Cyber Incident Victim: Great Plains Manufacturing

The Great Plains Manufacturing cyberattack was discovered on October 11, 2021, when unauthorized access to company systems was identified. Forensic investigations determined threat actors initially infiltrated the network on September 28, 2021, maintaining continuous access until detection nearly two weeks later. Upon discovery, the organization ejected the attackers and initiated containment procedures. A subsequent review of the compromised file server, completed by November 1, 2021, confirmed unauthorized access to sensitive employee data. The breach exclusively impacted 4,110 current and former employees along with their dependents enrolled in the Great Plains Manufacturing, Inc. Employee’s Beneficiary Association Trust health plan. Exfiltrated records contained personally identifiable information including full names, dates of birth, Social Security numbers, health insurance identification details, and specific health plan enrollment selections. No evidence suggested broader system compromise beyond the targeted file server housing these personnel records.

Great Plains Manufacturing formally notified all affected individuals via mailed correspondence on December 1, 2021, detailing the 14-day exposure period and specific data elements involved. The company confirmed the breach scope remained limited to health plan participants without spillover to operational manufacturing systems or customer data repositories. As remediation, the organization provided complimentary 12-month identity theft monitoring services to all impacted persons through a third-party provider. Internal cybersecurity enhancements were implemented following forensic analysis, though specific technical controls were not publicly disclosed. The incident triggered mandatory reporting obligations under health privacy regulations due to the compromised protected health information of workforce members and their beneficiaries.

• Given entries
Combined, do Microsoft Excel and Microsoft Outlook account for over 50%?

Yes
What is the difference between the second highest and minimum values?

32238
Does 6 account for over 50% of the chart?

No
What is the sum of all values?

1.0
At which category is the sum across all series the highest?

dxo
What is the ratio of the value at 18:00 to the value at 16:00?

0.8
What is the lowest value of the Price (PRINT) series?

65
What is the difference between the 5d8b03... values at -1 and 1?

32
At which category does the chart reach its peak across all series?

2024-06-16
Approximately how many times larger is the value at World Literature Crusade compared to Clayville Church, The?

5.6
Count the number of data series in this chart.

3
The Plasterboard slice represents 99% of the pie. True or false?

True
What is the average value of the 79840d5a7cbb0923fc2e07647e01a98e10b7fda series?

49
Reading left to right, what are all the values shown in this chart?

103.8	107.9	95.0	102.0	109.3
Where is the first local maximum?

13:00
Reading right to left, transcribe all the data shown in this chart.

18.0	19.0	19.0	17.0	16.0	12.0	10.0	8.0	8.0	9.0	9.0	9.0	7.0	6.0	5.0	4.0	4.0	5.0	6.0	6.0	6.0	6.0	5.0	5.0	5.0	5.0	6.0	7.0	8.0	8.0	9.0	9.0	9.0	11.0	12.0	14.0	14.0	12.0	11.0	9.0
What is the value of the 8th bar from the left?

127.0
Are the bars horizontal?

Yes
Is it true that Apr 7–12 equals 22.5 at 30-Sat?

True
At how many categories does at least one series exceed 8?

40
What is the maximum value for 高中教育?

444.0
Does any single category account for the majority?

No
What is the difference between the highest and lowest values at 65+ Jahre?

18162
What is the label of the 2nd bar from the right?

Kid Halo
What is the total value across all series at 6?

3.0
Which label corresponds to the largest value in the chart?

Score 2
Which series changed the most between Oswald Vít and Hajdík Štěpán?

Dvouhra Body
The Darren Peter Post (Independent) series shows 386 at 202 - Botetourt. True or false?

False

• Prompt A
Quote the passage on the Great Plains Manufacturing cyberattack word for word, starting with "Great Plains Manufacturing formally" and going on through "and their beneficiaries.".
• Prompt B
According to the passage on the Great Plains Manufacturing cyberattack, on what date was the attack discovered?
You can set aside the lines for this work.

• Solution A
Great Plains Manufacturing formally notified all affected individuals via mailed correspondence on December 1, 2021, detailing the 14-day exposure period and specific data elements involved. The company confirmed the breach scope remained limited to health plan participants without spillover to operational manufacturing systems or customer data repositories. As remediation, the organization provided complimentary 12-month identity theft monitoring services to all impacted persons through a third-party provider. Internal cybersecurity enhancements were implemented following forensic analysis, though specific technical controls were not publicly disclosed. The incident triggered mandatory reporting obligations under health privacy regulations due to the compromised protected health information of workforce members and their beneficiaries.

• Solution B
October 11, 2021